It is largely the disappointment of not quite delivering on the potential of the premise that makes Mystery in White less than a complete success. While the eerie tone contributes greatly, there is not much mystery surrounding the characters as Farjeon presents them. No one, it turns out, is hiding a secret or has an ulterior motive, the train murder and the manor mystery aren't really related, and the real villains of the piece remain largely off-stage.

2It feels like an opportunity missed, as the main characters become reduced to the passive spectators they were first defined to be, accidental visitors who stumbled upon criminal doings that only involve them through propinquity. Beyond some uninteresting budding romances between David, Jessie, Lydia, and the feverish Mr. Thomson, the ill-fated group of characters never has cause to interact emotionally with one another, and Farjeon never encourages the need for (or interest in) casting mutual suspicion.

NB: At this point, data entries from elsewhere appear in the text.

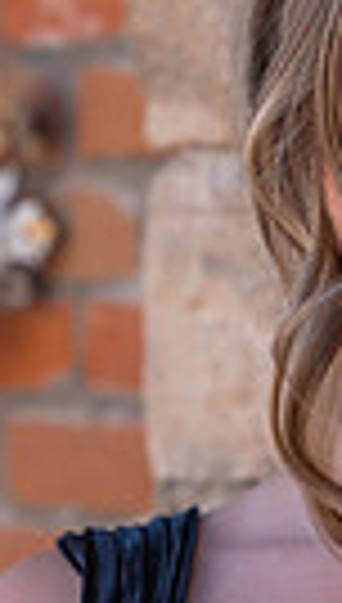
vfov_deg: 9.1
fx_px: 3765
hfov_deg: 5.2
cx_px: 346
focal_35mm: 235
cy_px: 675
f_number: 4
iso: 100
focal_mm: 67
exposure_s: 1/200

This gentle satire reminded me of Gladys Mitchell's sharp send-up of the cosy tradition, her lively 1932 tale The Saltmarsh Murders. The difference is that Mitchell provides both an acerbic commentary on the conventions of cosy elements and an intriguing mystery puzzle that fulfills the expectations of the genre. Farjeon, in contrast, shows the promise of the former but delivers by the end a story that is less than the sum of its very intriguing individual parts. Well worth reading for classic detection fans, Mystery in White provides an original, offbeat book that's suitable in any weather.